On 5/17/16 at 10:25 AM reviewed facility policy titled "EMTALA:Medical Screening, Stabilization/Treatment and Transfer for Emergency Medical Conditions" dated 7/3/2015. This policy states "Any patient who comes to the Dedicated Emergency Department and requests emergency examination and treatment will be provided an appropriate medical screening examination to determine whether an emergency medical condition exists."
On 5/17/16 at 10:45 AM, conducted interview with OB RN G. OB RN G stated (Registrar D) called to tell me there was another OB patient here, not the one we already knew was coming up. While (Registrar D) was on the line I said to another nurse "another one is come, we need a bed." Per OB RN G "were already re-arranging assignments and were not sure if we had another bed, not a room but a labor bed itself. I asked the other nurse if the patient could go to (Hospital A) and (Registrar D) through I was talking to her and hung up. I called back to (Registrar D) a few minutes later and told her the patient could go to room 156."

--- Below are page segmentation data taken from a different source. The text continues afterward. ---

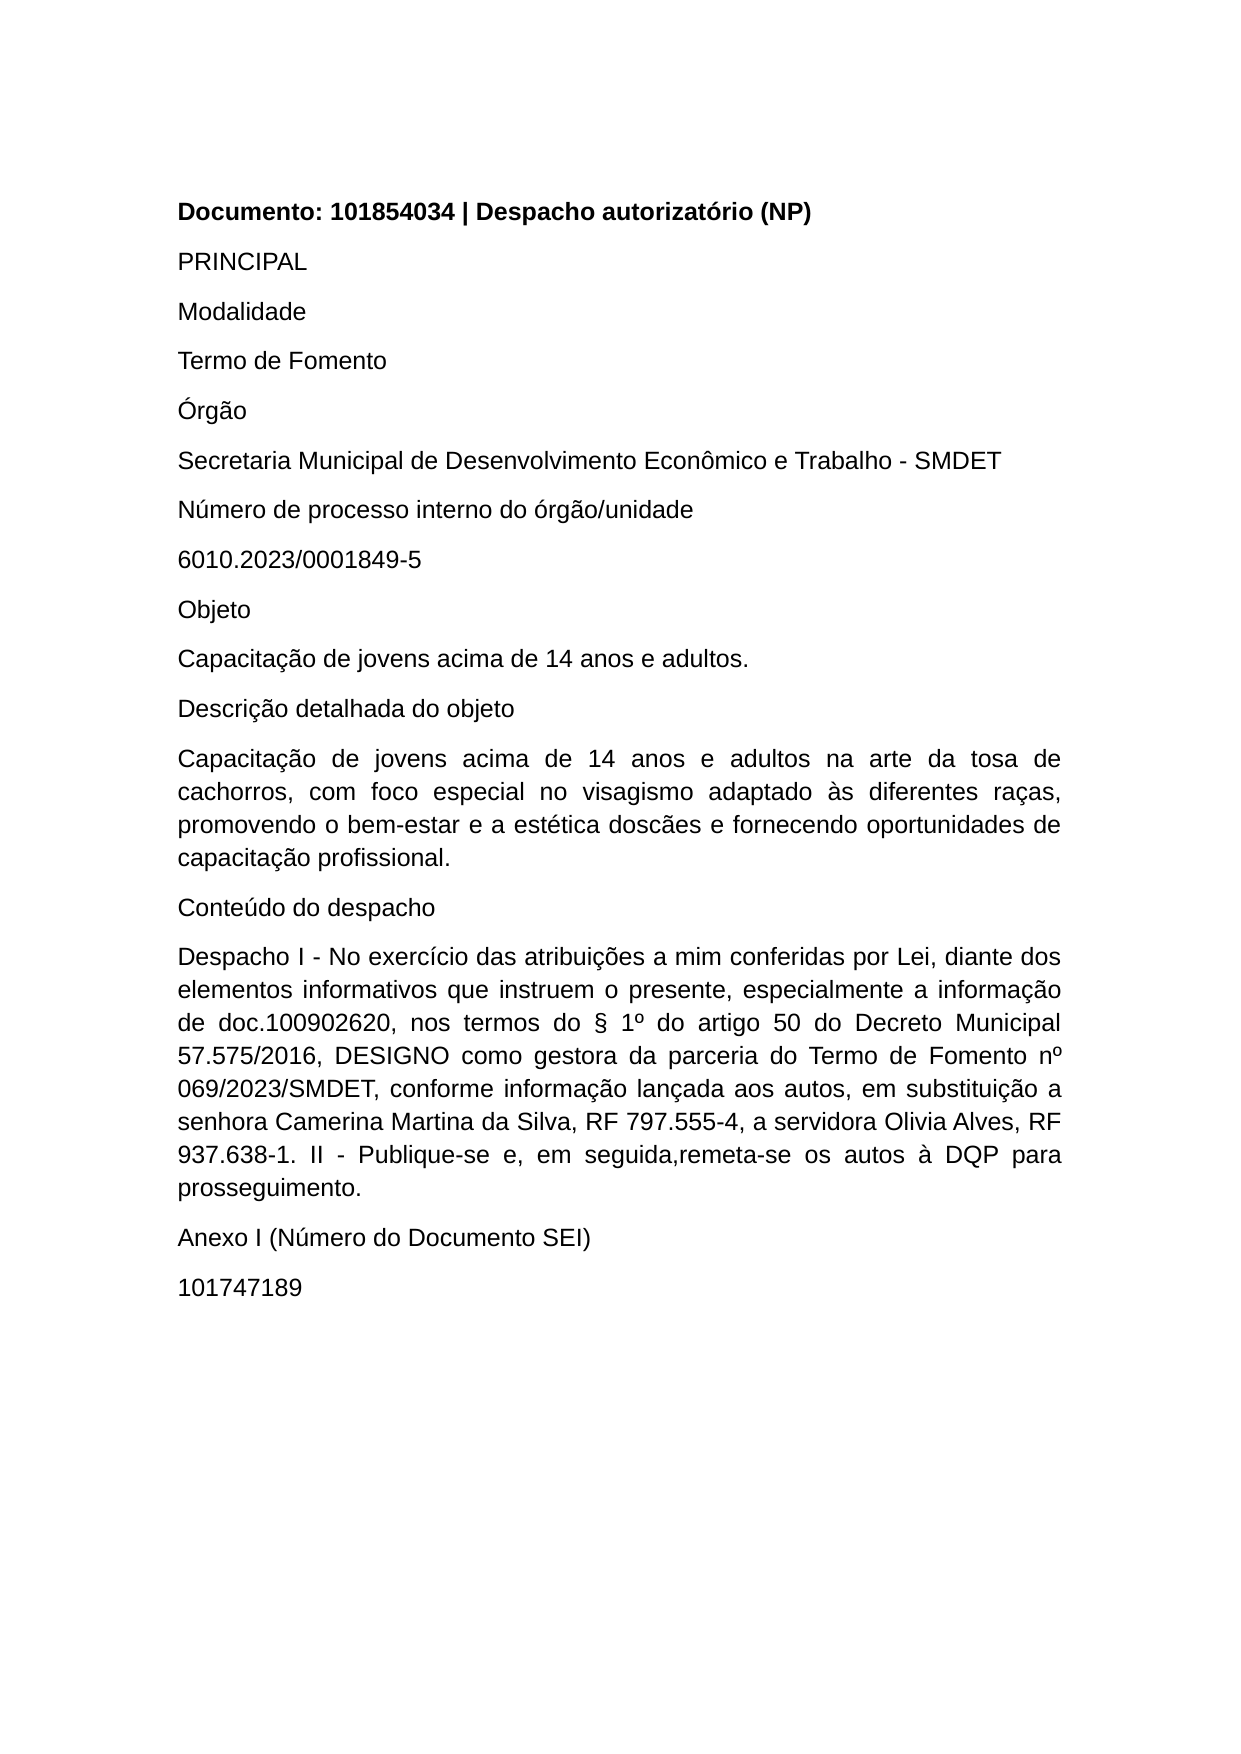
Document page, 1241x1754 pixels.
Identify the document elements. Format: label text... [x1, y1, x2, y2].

text Conteúdo do despacho [177, 893, 1063, 921]
text Capacitação de jovens acima de 14 anos e adultos na arte da tosa de cachorros, com foco especial no visagismo adaptado às diferentes raças, promovendo o bem-estar e a estética doscães e fornecendo oportunidades de capacitação profissional. [177, 744, 1063, 872]
text Objeto [177, 595, 1063, 623]
text PRINCIPAL [177, 247, 1063, 276]
text Capacitação de jovens acima de 14 anos e adultos. [177, 644, 1063, 673]
text 101747189 [177, 1273, 1063, 1302]
text Órgão [177, 396, 1063, 425]
text Despacho I - No exercício das atribuições a mim conferidas por Lei, diante dos elementos informativos que instruem o presente, especialmente a informação de doc.100902620, nos termos do § 1º do artigo 50 do Decreto Municipal 57.575/2016, DESIGNO como gestora da parceria do Termo de Fomento nº 069/2023/SMDET, conforme informação lançada aos autos, em substituição a senhora Camerina Martina da Silva, RF 797.555-4, a servidora Olivia Alves, RF 937.638-1. II - Publique-se e, em seguida,remeta-se os autos à DQP para prosseguimento. [177, 942, 1063, 1202]
text 6010.2023/0001849-5 [177, 545, 1063, 574]
text Anexo I (Número do Documento SEI) [177, 1223, 1063, 1252]
text Modalidade [177, 297, 1063, 325]
text Número de processo interno do órgão/unidade [177, 495, 1063, 524]
text Descrição detalhada do objeto [177, 694, 1063, 723]
text Documento: 101854034 | Despacho autorizatório (NP) [177, 197, 1063, 226]
text Secretaria Municipal de Desenvolvimento Econômico e Trabalho - SMDET [177, 446, 1063, 474]
text Termo de Fomento [177, 346, 1063, 375]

On 5/17/16 at 11:15 AM, conducted interview with ED RN C via telephone. RN C stated Registrar D called back to the ED and said there was already an OB patient in registration and another OB patient was waiting and needed to be seen. RN C went out to registration to see the patient and asked "how may we help." RN C stated a quick verbal assessment was done and asked how long ago Pt #1's water broke and if she needed to push etc. At that point, Registrar D asked me to take the other patient up to OB and took Pt #1 into registration. RN C and ED technician D took the other OB patient up to the OB floor. RN C let the OB staff know there was another patient in registration and RN C and ED technician E headed back down to the ED department. RN C expected to meet Registrar D halfway in the hall with Pt #1 but did not see them. RN C stated Registrar D came to the ED to explain to RN C that Pt #1 left and that there was a mix up in OB. RN C then reported to the night supervisor there was an incident.
The Supervisor of Health Information Management K on 5/17/16 at 12:00 PM confirmed during interview that Pt #1 did not have a medical record, medical record number or a documented medical screening exam.